Polyclonal and monoclonal antibodies have been widely applied to demonstrate the presence of advanced glycation end products (AGEs) in vivo. However, our previous study showed that monoclonal anti‐AGE antibody (6D12) and polyclonal anti‐Nɛ‐(carboxymethyl)lysine (CML) antibody recognize not only CML but also Nɛ‐(carboxyethyl)lysine (CEL), thus indicating that we should pay attention to the specificity of the antibodies. As a result, we prepared specific monoclonal antibodies against CML, CEL, Nω‐(carboxymethyl)arginine (CMA), and S‐(carboxymethyl)cysteine (CMC). Our immunochemical study using anti‐CMA antibody demonstrated that the CMA content increased in a time‐dependent manner when collagen was incubated with glucose, indicating that immunological quantification using the specific antibody is especially useful for measuring an acid‐labile AGE structure, such as CMA. Monoclonal antibody is also applied to identify a novel biological marker in pathological lesions. We prepared antibody libraries against proteins modified with aldehydes, such as glyoxal, methylglyoxal, and glycolaldehyde (GA), and one antibody, GA5, which specifically reacts with the GA‐modified protein that is recognized in human atherosclerotic lesions. Following successive high‐performance liquid chromatography purification, the GA5‐reactive compound was isolated and its chemical structure was found to be 3‐hydroxy‐4‐hydroxymethyl‐1‐(5‐amino‐5‐carboxypentyl) pyridinium cation, which was named GA‐pyridine. Taken together, these results demonstrate that a specific antibody is a powerful tool for analyzing novel biomarkers, formation pathways, and the efficacy of AGE inhibitors.

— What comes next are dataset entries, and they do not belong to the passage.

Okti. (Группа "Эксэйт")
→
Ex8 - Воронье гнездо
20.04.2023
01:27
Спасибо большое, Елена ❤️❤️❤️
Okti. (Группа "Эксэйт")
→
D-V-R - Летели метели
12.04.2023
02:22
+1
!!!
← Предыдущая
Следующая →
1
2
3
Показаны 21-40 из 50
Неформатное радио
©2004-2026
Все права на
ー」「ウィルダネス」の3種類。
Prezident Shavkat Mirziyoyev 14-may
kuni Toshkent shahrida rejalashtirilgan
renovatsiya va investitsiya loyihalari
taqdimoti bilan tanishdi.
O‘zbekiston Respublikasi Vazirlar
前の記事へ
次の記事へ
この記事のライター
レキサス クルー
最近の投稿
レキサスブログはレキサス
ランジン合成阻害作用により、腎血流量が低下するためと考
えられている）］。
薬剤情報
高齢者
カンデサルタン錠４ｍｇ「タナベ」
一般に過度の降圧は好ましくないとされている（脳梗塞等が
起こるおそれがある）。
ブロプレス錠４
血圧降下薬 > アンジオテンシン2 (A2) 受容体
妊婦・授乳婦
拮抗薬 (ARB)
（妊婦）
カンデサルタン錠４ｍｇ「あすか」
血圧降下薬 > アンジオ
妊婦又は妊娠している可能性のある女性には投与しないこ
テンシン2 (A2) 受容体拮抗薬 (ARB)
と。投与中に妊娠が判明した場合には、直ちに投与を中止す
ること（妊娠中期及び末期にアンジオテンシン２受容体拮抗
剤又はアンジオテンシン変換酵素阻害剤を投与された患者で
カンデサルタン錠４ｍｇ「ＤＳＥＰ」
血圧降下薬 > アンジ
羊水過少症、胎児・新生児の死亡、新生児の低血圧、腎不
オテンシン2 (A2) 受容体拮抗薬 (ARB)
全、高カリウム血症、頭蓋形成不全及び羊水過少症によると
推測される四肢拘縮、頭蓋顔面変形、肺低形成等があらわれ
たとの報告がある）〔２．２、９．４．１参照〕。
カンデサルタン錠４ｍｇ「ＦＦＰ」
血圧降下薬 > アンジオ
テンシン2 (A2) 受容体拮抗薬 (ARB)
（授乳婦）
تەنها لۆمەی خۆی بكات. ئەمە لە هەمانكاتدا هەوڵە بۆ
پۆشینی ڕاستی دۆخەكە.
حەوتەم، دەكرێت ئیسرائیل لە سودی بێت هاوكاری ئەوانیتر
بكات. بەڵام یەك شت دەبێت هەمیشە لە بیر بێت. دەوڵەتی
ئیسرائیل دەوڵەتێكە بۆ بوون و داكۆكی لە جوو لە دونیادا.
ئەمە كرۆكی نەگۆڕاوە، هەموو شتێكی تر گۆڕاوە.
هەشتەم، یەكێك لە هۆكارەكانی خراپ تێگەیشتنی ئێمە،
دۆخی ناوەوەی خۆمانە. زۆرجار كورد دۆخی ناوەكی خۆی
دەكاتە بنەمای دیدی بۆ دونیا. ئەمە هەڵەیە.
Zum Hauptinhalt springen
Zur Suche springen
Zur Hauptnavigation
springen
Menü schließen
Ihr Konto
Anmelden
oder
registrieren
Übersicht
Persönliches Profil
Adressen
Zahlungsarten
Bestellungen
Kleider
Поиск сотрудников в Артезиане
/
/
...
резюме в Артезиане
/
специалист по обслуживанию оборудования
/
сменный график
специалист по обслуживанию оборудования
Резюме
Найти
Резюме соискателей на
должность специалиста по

Immunological detection of Nω-(carboxymethyl)arginine by a specific antibody

N ω‐(carboxymethyl)arginine (CMA) is an acid‐labile advanced glycation end product (AGE) that was discovered in enzymatic hydrolysate of glycated collagen. Subsequently, CMA was also detected in human serum, and its level in patients with diabetes was found to be higher than in people without the disease. However, the histological localization of CMA and its pathophysiological significance remains poorly understood. Here, to address this issue, we developed a monoclonal antibody specific for CMA. This antibody reacted with CMA and CMA‐protein adduct, whereas it did not cross‐react with its analogues, such as Nɛ‐(carboxymethyl)lysine and S‐(carboxymethyl)cysteine, indicating that the antibody specifically recognizes CMA. Upon immunohistochemical analysis, a significant CMA immnoreactivity was found in atherosclerotic lesions, whereas no such immunoreactivity was observed in normal regions. This suggests that the accumulation of CMA in tissue proteins may contribute to the pathophysiologies associated with aging and age‐related diseases.